**Records shown:**
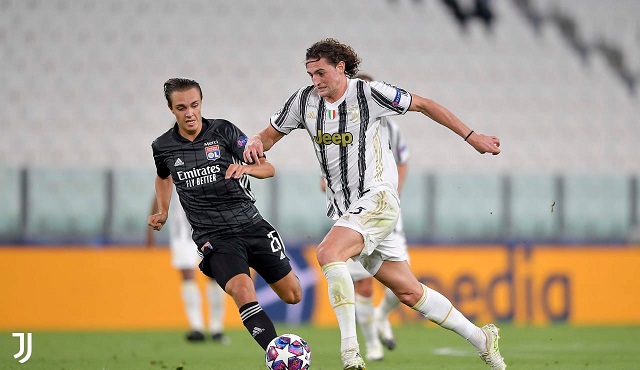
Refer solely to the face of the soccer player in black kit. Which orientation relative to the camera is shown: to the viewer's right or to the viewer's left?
to the viewer's right

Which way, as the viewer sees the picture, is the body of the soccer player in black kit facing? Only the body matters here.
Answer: toward the camera

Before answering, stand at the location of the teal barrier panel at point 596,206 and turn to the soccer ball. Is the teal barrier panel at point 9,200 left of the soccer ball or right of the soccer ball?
right

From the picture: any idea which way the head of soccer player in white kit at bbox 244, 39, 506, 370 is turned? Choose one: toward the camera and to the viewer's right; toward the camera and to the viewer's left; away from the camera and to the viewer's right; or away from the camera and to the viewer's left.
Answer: toward the camera and to the viewer's left
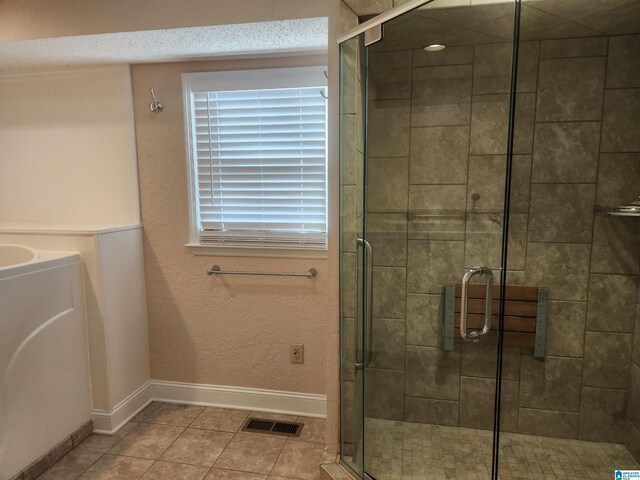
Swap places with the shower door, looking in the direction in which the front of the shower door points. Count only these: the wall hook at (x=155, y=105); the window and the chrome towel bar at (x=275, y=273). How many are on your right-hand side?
3

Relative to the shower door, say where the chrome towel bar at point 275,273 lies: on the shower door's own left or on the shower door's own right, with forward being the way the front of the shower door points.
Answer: on the shower door's own right

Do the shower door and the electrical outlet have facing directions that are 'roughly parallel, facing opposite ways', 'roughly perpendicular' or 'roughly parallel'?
roughly parallel

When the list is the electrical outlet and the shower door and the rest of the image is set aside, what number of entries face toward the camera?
2

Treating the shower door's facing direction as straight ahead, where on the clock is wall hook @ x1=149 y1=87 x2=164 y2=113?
The wall hook is roughly at 3 o'clock from the shower door.

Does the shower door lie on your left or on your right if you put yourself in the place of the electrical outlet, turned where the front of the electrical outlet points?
on your left

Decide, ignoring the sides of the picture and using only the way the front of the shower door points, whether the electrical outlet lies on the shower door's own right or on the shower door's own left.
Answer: on the shower door's own right

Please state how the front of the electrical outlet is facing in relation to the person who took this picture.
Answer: facing the viewer

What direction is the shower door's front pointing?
toward the camera
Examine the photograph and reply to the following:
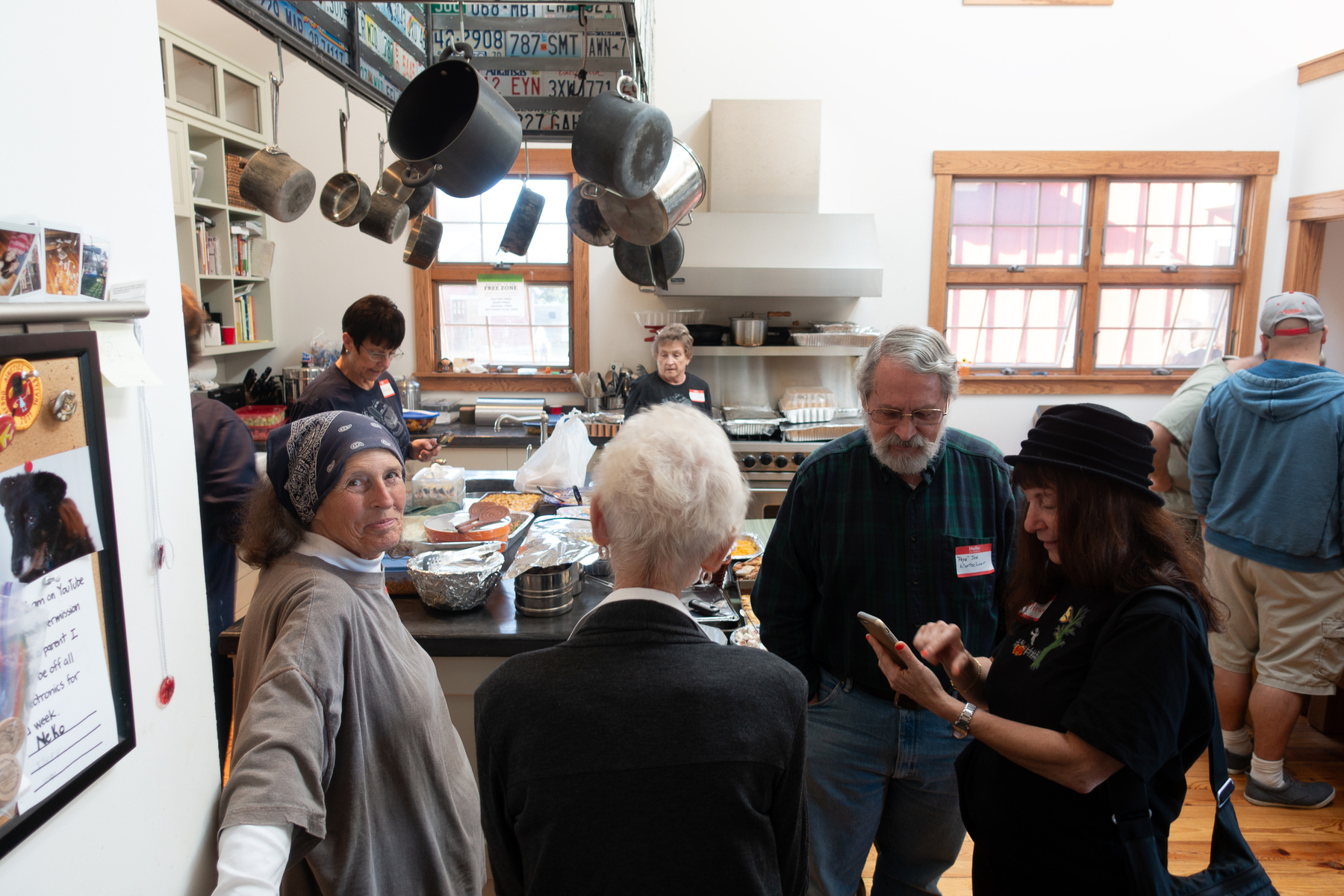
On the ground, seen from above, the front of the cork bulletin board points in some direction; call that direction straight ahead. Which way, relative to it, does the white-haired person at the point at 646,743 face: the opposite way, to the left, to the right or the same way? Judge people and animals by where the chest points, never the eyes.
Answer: to the left

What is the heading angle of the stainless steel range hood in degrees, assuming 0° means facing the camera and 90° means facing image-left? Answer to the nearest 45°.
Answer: approximately 0°

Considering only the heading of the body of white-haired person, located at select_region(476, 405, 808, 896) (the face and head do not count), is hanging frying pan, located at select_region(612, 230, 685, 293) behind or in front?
in front

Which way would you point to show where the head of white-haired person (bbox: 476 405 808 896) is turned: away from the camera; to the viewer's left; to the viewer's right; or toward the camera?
away from the camera

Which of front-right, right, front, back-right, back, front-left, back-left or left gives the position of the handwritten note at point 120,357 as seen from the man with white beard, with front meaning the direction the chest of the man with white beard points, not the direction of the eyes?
front-right

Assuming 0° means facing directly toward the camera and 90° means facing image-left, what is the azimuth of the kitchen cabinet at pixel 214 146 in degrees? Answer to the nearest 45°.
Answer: approximately 315°

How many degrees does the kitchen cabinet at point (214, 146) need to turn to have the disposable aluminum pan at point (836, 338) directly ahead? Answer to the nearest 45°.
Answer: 0° — it already faces it

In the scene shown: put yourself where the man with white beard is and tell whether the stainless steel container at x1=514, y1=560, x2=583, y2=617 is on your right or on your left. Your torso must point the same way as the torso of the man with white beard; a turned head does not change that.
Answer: on your right

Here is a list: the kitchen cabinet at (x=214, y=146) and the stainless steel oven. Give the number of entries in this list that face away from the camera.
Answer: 0

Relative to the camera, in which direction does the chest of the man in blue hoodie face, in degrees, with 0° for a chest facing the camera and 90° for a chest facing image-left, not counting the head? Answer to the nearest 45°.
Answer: approximately 180°

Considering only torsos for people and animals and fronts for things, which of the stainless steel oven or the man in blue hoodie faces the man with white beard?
the stainless steel oven
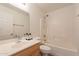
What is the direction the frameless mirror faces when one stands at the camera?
facing the viewer and to the right of the viewer
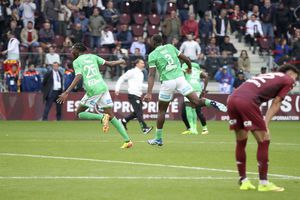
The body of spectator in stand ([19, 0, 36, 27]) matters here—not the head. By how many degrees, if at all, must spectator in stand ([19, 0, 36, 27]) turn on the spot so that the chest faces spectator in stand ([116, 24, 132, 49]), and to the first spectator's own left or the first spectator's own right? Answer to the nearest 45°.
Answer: approximately 90° to the first spectator's own left

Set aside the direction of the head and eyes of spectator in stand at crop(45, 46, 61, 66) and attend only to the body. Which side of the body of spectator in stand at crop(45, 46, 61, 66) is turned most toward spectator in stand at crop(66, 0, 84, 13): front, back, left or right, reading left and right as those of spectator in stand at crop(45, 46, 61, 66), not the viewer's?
back

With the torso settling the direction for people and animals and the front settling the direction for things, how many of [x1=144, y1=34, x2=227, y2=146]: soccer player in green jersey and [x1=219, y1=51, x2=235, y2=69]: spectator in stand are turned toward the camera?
1

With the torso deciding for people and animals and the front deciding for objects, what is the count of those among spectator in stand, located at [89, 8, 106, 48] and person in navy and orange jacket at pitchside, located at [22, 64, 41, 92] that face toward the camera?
2

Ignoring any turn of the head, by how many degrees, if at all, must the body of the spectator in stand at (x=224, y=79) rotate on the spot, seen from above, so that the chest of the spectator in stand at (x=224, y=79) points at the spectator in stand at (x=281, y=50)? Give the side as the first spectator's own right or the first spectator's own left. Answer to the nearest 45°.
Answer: approximately 135° to the first spectator's own left

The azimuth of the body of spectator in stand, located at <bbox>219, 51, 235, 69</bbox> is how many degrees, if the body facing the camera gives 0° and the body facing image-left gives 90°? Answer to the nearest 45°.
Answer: approximately 0°

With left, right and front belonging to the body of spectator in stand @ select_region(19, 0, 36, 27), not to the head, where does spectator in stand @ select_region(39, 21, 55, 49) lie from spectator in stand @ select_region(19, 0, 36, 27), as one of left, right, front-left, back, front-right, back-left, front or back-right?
front-left

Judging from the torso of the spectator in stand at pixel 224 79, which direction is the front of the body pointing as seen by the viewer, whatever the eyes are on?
toward the camera

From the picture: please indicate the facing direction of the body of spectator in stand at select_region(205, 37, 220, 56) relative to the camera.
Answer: toward the camera

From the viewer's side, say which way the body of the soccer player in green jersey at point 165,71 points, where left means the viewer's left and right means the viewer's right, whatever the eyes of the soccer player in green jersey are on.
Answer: facing away from the viewer and to the left of the viewer
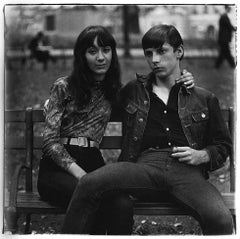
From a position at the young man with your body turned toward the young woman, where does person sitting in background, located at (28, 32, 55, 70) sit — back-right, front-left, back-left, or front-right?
front-right

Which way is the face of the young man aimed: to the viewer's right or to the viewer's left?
to the viewer's left

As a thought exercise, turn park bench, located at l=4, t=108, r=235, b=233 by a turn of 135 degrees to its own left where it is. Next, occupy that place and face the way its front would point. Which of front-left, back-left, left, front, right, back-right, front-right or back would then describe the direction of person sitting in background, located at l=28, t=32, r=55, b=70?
front-left

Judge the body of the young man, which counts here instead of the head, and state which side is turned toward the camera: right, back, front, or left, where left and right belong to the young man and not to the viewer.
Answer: front

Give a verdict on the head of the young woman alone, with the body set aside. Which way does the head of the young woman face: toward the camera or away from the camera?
toward the camera
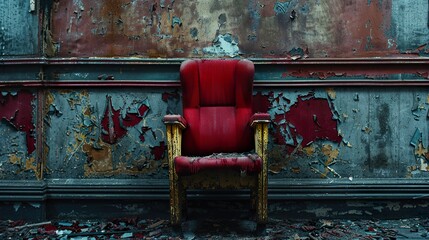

**What is expected:** Please recast all of the records above as a Markdown table with two columns, Row and Record line, giving each line its own numbered row. Leave out blank lines and the picture lines.

**Solved exercise:**
| Row | Record line |
|---|---|
| 1 | Refer solely to the face of the soccer player in black kit. Which orientation relative to the camera is shown: to the viewer's right or to the viewer's left? |
| 2 | to the viewer's right |
| 3 | Which way, as the viewer sees the picture, is the body of the soccer player in black kit facing? Only the body matters here. |
| 4 | Answer: toward the camera |
| 5 | Before answering, stand at the location of the teal barrier panel at point 596,206 and turn to the soccer ball. Is the teal barrier panel at point 9,200 left of the soccer ball or right of the soccer ball? |
| 6 | right |
| 7 | From the picture: any idea which way the head of soccer player in white kit at bbox 244, 39, 506, 370 is turned? Choose one: toward the camera and to the viewer's right; toward the camera and to the viewer's left; away from the camera and to the viewer's right; or away from the camera and to the viewer's left. |
| 8 | Answer: toward the camera and to the viewer's left |
| 9 | Swap places with the shower door, looking in the direction in which the front of the shower door points. Count only these: the wall hook at (x=155, y=105); the window and the chrome towel bar at (x=275, y=273). How many are on your right-hand side? |
| 10 | 3 |
| 11 | Relative to the shower door, say where the chrome towel bar at point 275,273 lies: on the shower door's own left or on the shower door's own right, with forward being the way the front of the shower door points. |
| 12 | Answer: on the shower door's own right |
| 13 | Do the shower door and the electrical outlet have facing directions that are 'roughly parallel, facing opposite ways', 'roughly perpendicular' or 'roughly parallel'? |
| 14 | roughly parallel |
| 15 | When the list is the electrical outlet and the shower door and the rest of the image is set aside, what number of entries face toward the camera? |
| 16 | 2 |
| 17 | Treating the shower door's facing direction as straight ahead, where on the clock is wall hook @ x1=149 y1=87 x2=164 y2=113? |
| 18 | The wall hook is roughly at 3 o'clock from the shower door. |
| 19 | Does the shower door lie on your left or on your right if you put yourself in the place of the electrical outlet, turned where the front of the electrical outlet points? |
| 20 | on your left |
| 21 | Decide, ignoring the sides of the picture and using only the way the front of the shower door points, whether the electrical outlet lies on the shower door's own right or on the shower door's own left. |
| 22 | Answer: on the shower door's own right |
| 23 | Please state how the front of the electrical outlet is facing in relation to the person who took this picture. |
| 24 | Answer: facing the viewer |
| 25 | What direction is the shower door's front pointing? |
| 26 | toward the camera |
| 27 | Examine the photograph and reply to the following: |
| 28 | On the ground, seen from above, the front of the cork bulletin board points in some direction; call that direction straight ahead. Which way, relative to it, does the white-haired person at the point at 646,743 face: the opposite way, to the left, to the right or the same way? Judge people and animals by where the chest points, never the eyes. |
| 29 | Answer: to the left |
| 30 | What is the heading angle of the stainless steel range hood in degrees, assuming 0° means facing the camera and 90° means facing image-left? Answer to the nearest 45°. |
| 31 | Answer: approximately 0° |
| 32 | Considering only the heading of the body of white-haired person, located at select_region(476, 405, 808, 896) (the face and head do not count), is hanging frying pan, located at select_region(612, 230, 685, 293) behind or in front? |
| 33 | in front |
| 34 | Which way would you point to show where the head of white-haired person (bbox: 476 405 808 896) is turned: away from the camera; to the viewer's left; to the viewer's right; or toward the camera? |
| 35 | away from the camera |
| 36 | Which of front-right, right, front, back-right, back, front-left, back-left or left gives the position of the handwritten note at point 120,357 as seen from the man with white beard, with front meaning the direction the chest of the man with white beard points, not the direction of the eyes? |
| 37 | front-right |
| 38 | Assuming 0° means facing directly toward the camera and 90° means facing image-left, what is the azimuth of the kitchen cabinet at pixel 214 146 in degrees? Answer to the nearest 45°. |
| 39 | Answer: approximately 315° |
| 40 | How many degrees does the kitchen cabinet at point (214, 146) need to turn to have the disposable aluminum pan at point (836, 338) directly ahead? Answer to the nearest 45°. |
| 41 | Answer: 0° — it already faces it |
| 42 | In the scene shown: put yourself where the man with white beard is and tell whether the stainless steel container at x1=514, y1=560, x2=583, y2=617 is on your right or on your left. Your torso must point the same way as the torso of the man with white beard; a turned head does not change that. |
| 43 | Answer: on your right |
| 44 | Here is a list: the kitchen cabinet at (x=214, y=146) and the stainless steel oven. Give the number of entries in this list that face away from the camera. |
| 45 | Answer: 0 |
| 46 | Relative to the camera, in which direction does the chest of the man in blue hoodie face, in degrees, with 0° for a chest facing the camera and 90° for a chest facing image-left, not counting the head? Answer to the nearest 45°. |
| 47 | Answer: approximately 180° |
| 48 | Considering only torsos for people and animals and fronts for things, which of the stainless steel oven or the man in blue hoodie faces the man with white beard? |
| 49 | the stainless steel oven |
| 50 | What is the direction the frameless mirror faces when one stands at the camera? |
| 51 | facing the viewer and to the right of the viewer |
| 52 | The body of spectator in stand ([19, 0, 36, 27]) matters here—not the head. By how many degrees, if at all, must spectator in stand ([19, 0, 36, 27]) turn on the spot so that the chest faces spectator in stand ([116, 24, 132, 49]), and to the first spectator's own left or the first spectator's own right? Answer to the nearest 45°. |
| 53 | Answer: approximately 90° to the first spectator's own left |
| 54 | Set aside the direction of the head and eyes of spectator in stand at crop(45, 46, 61, 66) and attend only to the body. Which side of the body of spectator in stand at crop(45, 46, 61, 66) is turned most toward spectator in stand at crop(66, 0, 84, 13): front, back, left or right, reading left and right as those of spectator in stand at crop(45, 46, 61, 66), not the viewer's? |
| 55 | back |
| 56 | With the torso settling the direction for people and animals and the front settling the direction for things, how many of [x1=144, y1=34, x2=227, y2=146]: soccer player in green jersey and [x1=219, y1=51, x2=235, y2=69]: spectator in stand are turned toward the camera? |
| 57 | 1 |
| 58 | With the torso deciding for people and animals and the front deciding for objects, what is the count of those among spectator in stand, located at [89, 8, 106, 48] and person in navy and orange jacket at pitchside, located at [22, 64, 41, 92] that face toward the camera? |
| 59 | 2 |
| 60 | Ignoring any turn of the head, by how many degrees, if at all, must the body of the spectator in stand at (x=224, y=79) rotate on the spot, seen from above, so that the chest of the spectator in stand at (x=224, y=79) points at the spectator in stand at (x=281, y=50)? Give the side as the first spectator's own right or the first spectator's own left. Answer to the nearest 45°. |
| 61 | Answer: approximately 135° to the first spectator's own left |
| 62 | The azimuth of the body of spectator in stand, located at <bbox>219, 51, 235, 69</bbox> is how many degrees, if the body facing the camera gives 0° and the body facing image-left gives 90°? Answer to the nearest 45°. |
| 63 | Answer: approximately 0° |
| 64 | With left, right and front belonging to the body of spectator in stand @ select_region(19, 0, 36, 27), not to the head, where does spectator in stand @ select_region(39, 21, 55, 49) lie from spectator in stand @ select_region(19, 0, 36, 27), as one of left, right, front-left, back, front-right, back-left, front or back-right? |
| 65 | front-left |
| 66 | Judging from the torso of the spectator in stand at pixel 224 79, which direction is the front of the body pointing as seen by the viewer, whatever the eyes are on? |
| 67 | toward the camera |
| 68 | From the picture: please indicate the facing direction of the body of spectator in stand at select_region(205, 37, 220, 56) relative to the camera. |
| 69 | Answer: toward the camera |
| 70 | From the viewer's side, say which way the body of the soccer player in green jersey at point 165,71 points, where left means the viewer's left and right means the viewer's right, whatever the eyes of the soccer player in green jersey are on. |
| 71 | Answer: facing away from the viewer and to the left of the viewer |
| 72 | From a position at the young man with your body turned toward the young woman, where does person sitting in background, located at (28, 32, 55, 70) sit — back-right, front-left, back-left, or front-right? |
| 73 | front-right |
| 74 | Which way is the face of the young man aimed: to the viewer's right or to the viewer's left? |
| 75 | to the viewer's left |
| 76 | As a thought exercise, turn park bench, located at l=4, t=108, r=235, b=233 by a turn of 135 degrees to its own left where it is. Next, occupy that place and face the way its front would point. Which of front-left, back-left, left, front, right, back-right, front-right or back would then describe the direction of person sitting in background, located at l=28, t=32, r=55, b=70? |
| 77 | front-left |
| 78 | Judge the body of the young man, which counts here instead of the head, and state which side is turned toward the camera: right, back, front, or left, where left and right belong to the young man and not to the viewer. |
| 79 | Answer: front |
| 80 | Give a verdict on the head of the young woman alone, with the body set aside. Which way does the head of the young woman face: toward the camera or away from the camera? |
| 81 | toward the camera |